El otro partido no lo pude ver, jugamos al mismo tiempo las 2 semifinales, pero según me comentaron fue bastante duro y disputado; ganado en tres sets, por el mismo jugador al que un servidor había derrotado en la primera fase.

Por lo que me planto en la final y me vuelvo a enfrentar, a según mi modo de ver las cosas con el mejor jugador de todos los que participábamos y obviamente el más preparado.

Empezamos el peloteo y noto que mi pierna derecha vuelve a resentirse y empiezo a repetir el mantra que llevaba diciéndome durante todo el torneo: en el centro, fuerte y agresivo.

Repaso mentalmente lo poco de estrategia que sé: si me sirven a la derecha volante al fondo de la pista lo más rápido posible para que mi rival tenga que devolverla de revés y si me sirven a la izquierda drop lo más cerca de la red.

Optaré por el saque de derecha, ya sea corto o largo; básicamente porque durante todo el torneo así lo he hecho, exceptuando contadas ocasiones, que he usado el saque de revés corto.
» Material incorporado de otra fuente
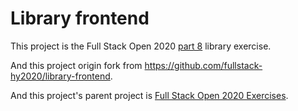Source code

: # Library frontend

This project is the Full Stack Open 2020 [part 8](https://fullstackopen.com/en/part8) library exercise.

And this project origin fork from https://github.com/fullstack-hy2020/library-frontend.

And this project's parent project is [Full Stack Open 2020 Exercises](https://github.com/Zeroto521/Full-Stack-Open-2020-Exercises).
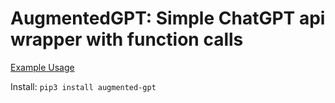 # AugmentedGPT: Simple ChatGPT api wrapper with function calls

[Example Usage](examples/example.ipynb)

Install: `pip3 install augmented-gpt`
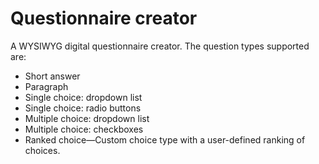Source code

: Questionnaire creator
=====================

A WYSIWYG digital questionnaire creator. The question types supported are:

* Short answer
* Paragraph
* Single choice: dropdown list
* Single choice: radio buttons
* Multiple choice: dropdown list
* Multiple choice: checkboxes
* Ranked choice—Custom choice type with a user-defined ranking of choices.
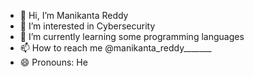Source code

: - 👋 Hi, I’m Manikanta Reddy
- 👀 I’m interested in Cybersecurity
- 🌱 I’m currently learning some programming languages
- 📫 How to reach me @manikanta_reddy_______
- 😄 Pronouns: He


<!---
manikantareddyn/manikantareddyn is a ✨ special ✨ repository because its `README.md` (this file) appears on your GitHub profile.
You can click the Preview link to take a look at your changes.
--->
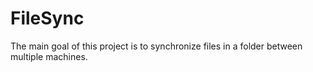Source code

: # FileSync

The main goal of this project is to synchronize files in a folder between multiple machines. 


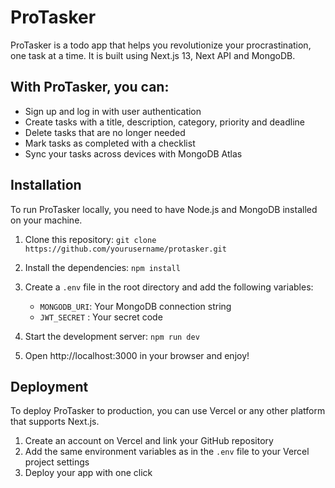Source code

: # ProTasker

ProTasker is a todo app that helps you revolutionize your procrastination, one task at a time. It is built using Next.js 13, Next API and MongoDB.

## With ProTasker, you can:

- Sign up and log in with user authentication
- Create tasks with a title, description, category, priority and deadline
- Delete tasks that are no longer needed
- Mark tasks as completed with a checklist
- Sync your tasks across devices with MongoDB Atlas

## Installation

To run ProTasker locally, you need to have Node.js and MongoDB installed on your machine.

1. Clone this repository: `git clone https://github.com/yourusername/protasker.git`
2. Install the dependencies: `npm install`
3. Create a `.env` file in the root directory and add the following variables:

   - `MONGODB_URI`: Your MongoDB connection string
   - `JWT_SECRET` : Your secret code

4. Start the development server: `npm run dev`
5. Open http://localhost:3000 in your browser and enjoy!

## Deployment

To deploy ProTasker to production, you can use Vercel or any other platform that supports Next.js.

1. Create an account on Vercel and link your GitHub repository
2. Add the same environment variables as in the `.env` file to your Vercel project settings
3. Deploy your app with one click
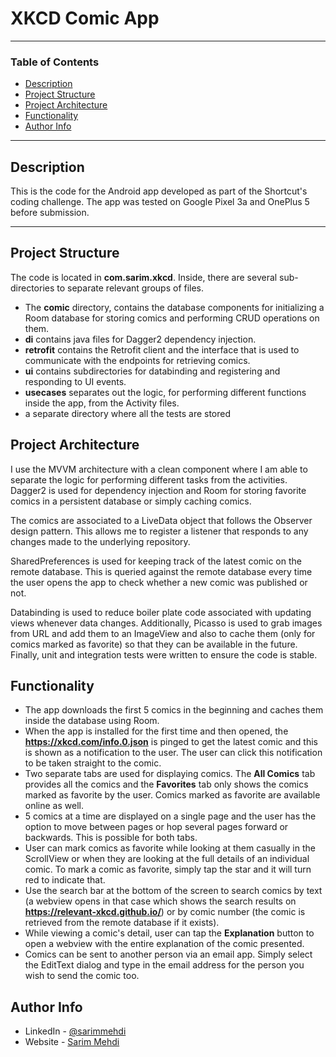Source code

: # XKCD Comic App

---
### Table of Contents

- [Description](#description)
- [Project Structure](#project-structure)
- [Project Architecture](#project-architecture)
- [Functionality](#functionality)
- [Author Info](#author-info)

---

## Description

This is the code for the Android app developed as part of the Shortcut's coding challenge. The app was tested on Google Pixel 3a and OnePlus 5 before submission.

---

## Project Structure

The code is located in **com.sarim.xkcd**. Inside, there are several sub-directories to separate relevant groups of files. 
- The **comic** directory, contains the database components for initializing a Room database for storing comics and performing CRUD operations on them.
- **di** contains java files for Dagger2 dependency injection.
- **retrofit** contains the Retrofit client and the interface that is used to communicate with the endpoints for retrieving comics.
- **ui** contains subdirectories for databinding and registering and responding to UI events.
- **usecases** separates out the logic, for performing different functions inside the app, from the Activity files.
- a separate directory where all the tests are stored

## Project Architecture

I use the MVVM architecture with a clean component where I am able to separate the logic for performing different tasks from the activities. Dagger2 is used for dependency injection and Room for storing favorite comics in a persistent database or simply caching comics. 

The comics are associated to a LiveData object that follows the Observer design pattern. This allows me to register a listener that responds to any changes made to the underlying repository.

SharedPreferences is used for keeping track of the latest comic on the remote database. This is queried against the remote database every time the user opens the app to check whether a new comic was published or not.

Databinding is used to reduce boiler plate code associated with updating views whenever data changes. Additionally, Picasso is used to grab images from URL and add them to an ImageView and also to cache them (only for comics marked as favorite) so that they can be available in the future. Finally, unit and integration tests were written to ensure the code is stable.

## Functionality

- The app downloads the first 5 comics in the beginning and caches them inside the database using Room.
- When the app is installed for the first time and then opened, the **https://xkcd.com/info.0.json** is pinged to get the latest comic and this is shown as a notification to the user. The user can click this notification to be taken straight to the comic.
- Two separate tabs are used for displaying comics. The **All Comics** tab provides all the comics and the **Favorites** tab only shows the comics marked as favorite by the user. Comics marked as favorite are available online as well.
- 5 comics at a time are displayed on a single page and the user has the option to move between pages or hop several pages forward or backwards. This is possible for both tabs.
- User can mark comics as favorite while looking at them casually in the ScrollView or when they are looking at the full details of an individual comic. To mark a comic as favorite, simply tap the star and it will turn red to indicate that.
- Use the search bar at the bottom of the screen to search comics by text (a webview opens in that case which shows the search results on **https://relevant-xkcd.github.io/**) or by comic number (the comic is retrieved from the remote database if it exists).
- While viewing a comic's detail, user can tap the **Explanation** button to open a webview with the entire explanation of the comic presented.
- Comics can be sent to another person via an email app. Simply select the EditText dialog and type in the email address for the person you wish to send the comic too.

## Author Info

- LinkedIn - [@sarimmehdi](https://www.linkedin.com/in/sarimmehdi550/)
- Website - [Sarim Mehdi](https://sarimmehdi.github.io/individual.html?latest)
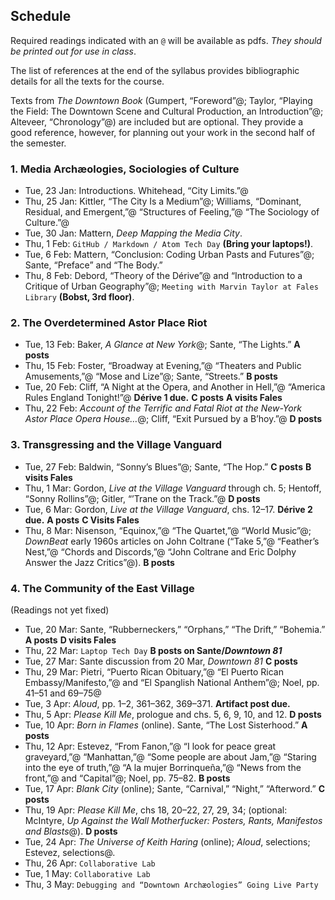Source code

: ## Schedule

Required readings indicated with an `@` will be available as
pdfs. *They should be printed out for use in class*. 

The list of references at the end of the syllabus provides
bibliographic details for all the texts for the course.

Texts from _The Downtown Book_ (Gumpert, “Foreword”@; Taylor, “Playing the
Field: The Downtown Scene and Cultural Production, an Introduction”@;
Alteveer, “Chronology”@) are included but are optional. They provide a good
reference, however, for planning out your work in the second half of the
semester.

### 1. Media Archæologies, Sociologies of Culture

* Tue, 23 Jan: Introductions. Whitehead, “City Limits.”@
* Thu, 25 Jan: Kittler, “The City Is a Medium”@; Williams, “Dominant, Residual,
  and Emergent,”@ “Structures of Feeling,”@ “The Sociology of Culture.”@
* Tue, 30 Jan: Mattern, _Deep Mapping the Media City_.
* Thu, 1 Feb: `GitHub / Markdown / Atom Tech Day` **(Bring your laptops!)**.
* Tue, 6 Feb: Mattern, “Conclusion: Coding Urban Pasts and Futures”@; Sante, “Preface” and “The Body.”
* Thu, 8 Feb: Debord, “Theory of the Dérive”@ and “Introduction to a Critique
  of Urban Geography”@; `Meeting with Marvin Taylor at Fales Library` **(Bobst, 3rd
  floor)**.

### 2. The Overdetermined Astor Place Riot

* Tue, 13 Feb: Baker, _A Glance at New York_@; Sante, “The Lights.” **A posts**
* Thu, 15 Feb: Foster, “Broadway at Evening,”@ “Theaters and Public
  Amusements,”@ “Mose and Lize”@; Sante, “Streets.” **B posts**
* Tue, 20 Feb: Cliff, “A Night at the Opera, and Another in Hell,”@ “America
  Rules England Tonight!”@ **Dérive 1 due.** **C posts** **A visits Fales**
* Thu, 22 Feb: _Account of the Terrific and Fatal Riot at the New-York
  Astor Place Opera House…_@; Cliff, “Exit Pursued by a B’hoy.”@ **D posts**

### 3. Transgressing and the Village Vanguard

* Tue, 27 Feb: Baldwin, “Sonny’s Blues”@; Sante, “The Hop.” **C posts** **B
  visits Fales**
* Thu, 1 Mar: Gordon, _Live at the Village Vanguard_ through ch. 5; Hentoff,
  “Sonny Rollins”@; Gitler, “’Trane on the Track.”@ **D posts**
* Tue, 6 Mar: Gordon, _Live at the Village Vanguard_, chs. 12–17. **Dérive 2
  due.** **A posts** **C Visits Fales**
* Thu, 8 Mar: Nisenson, “Equinox,”@ “The Quartet,”@ “World Music”@; _DownBeat_
  early 1960s articles on John Coltrane
  (“Take 5,”@ “Feather’s Nest,”@ “Chords and Discords,”@
  “John Coltrane and Eric Dolphy Answer the Jazz Critics”@). **B posts**

### 4. The Community of the East Village

(Readings not yet fixed)

* Tue, 20 Mar: Sante, “Rubberneckers,” “Orphans,” “The
  Drift,” “Bohemia.” **A posts** **D visits Fales**
* Thu, 22 Mar: `Laptop Tech Day` **B posts on Sante/_Downtown 81_**
* Tue, 27 Mar: Sante discussion from 20 Mar, _Downtown 81_ **C posts**
* Thu, 29 Mar: Pietri, “Puerto Rican Obituary,”@ “El Puerto Rican
  Embassy/Manifesto,”@ and “El Spanglish National Anthem”@; Noel, pp. 41–51
  and 69–75@
* Tue, 3 Apr: _Aloud_, pp. 1–2, 361–362, 369–371. **Artifact post due.**
* Thu, 5 Apr: _Please Kill Me_, prologue and chs. 5, 6, 9, 10, and 12. **D posts**
* Tue, 10 Apr: _Born in Flames_ (online). Sante, “The Lost Sisterhood.” **A posts**
* Thu, 12 Apr: Estevez, “From Fanon,”@ “I look for peace great graveyard,”@
  “Manhattan,”@ “Some people are about Jam,”@ “Staring into the eye of
  truth,”@ “A la mujer Borrinqueña,”@ “News from the front,”@ and “Capital”@;
  Noel, pp. 75–82. **B posts**
* Tue, 17 Apr: _Blank City_ (online); Sante, “Carnival,” “Night,”
  “Afterword.” **C posts**
* Thu, 19 Apr: _Please Kill Me_, chs 18, 20–22, 27, 29, 34; (optional: McIntyre, *Up Against the Wall Motherfucker: Posters,
  Rants, Manifestos and Blasts*@). **D posts**
* Tue, 24 Apr: _The Universe of Keith Haring_ (online); _Aloud_, selections;
  Estevez, selections@.
* Thu, 26 Apr: `Collaborative Lab`
* Tue, 1 May: `Collaborative Lab`
* Thu, 3 May: `Debugging and “Downtown Archæologies” Going Live Party`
E intentaré respirar adecuadamente, no tirarme al suelo a buscar volantes imposibles y mantener un buen tono físico.

Me toca sacar y a la primera ya he sacado demasiado alto, rebotando el volante contra el techo. El primer set discurre con alternativas, hasta que acelero en la parte final y consigo ganar 21-18. Me notó cansado, pero ya he cumplido mi tercer objetivo que era al menos ganar un set. Un poco de agua, guiño el ojo a Cristina y volvemos.

El segundo set es un paseo militar de mi contrincante que despliega fuerza, contundencia y colocación haciéndome correr de lado a lado y de atrás a adelante a su antojo, me gana cómodamente 21-10. La pierna me duele cada vez más, pero no es excusa. Mucha más agua.

El profe me pregunta como voy y le digo que estoy muy cansado y que ya he cumplido mi objetivo, me mira y se ríe y me dice que no es para tanto.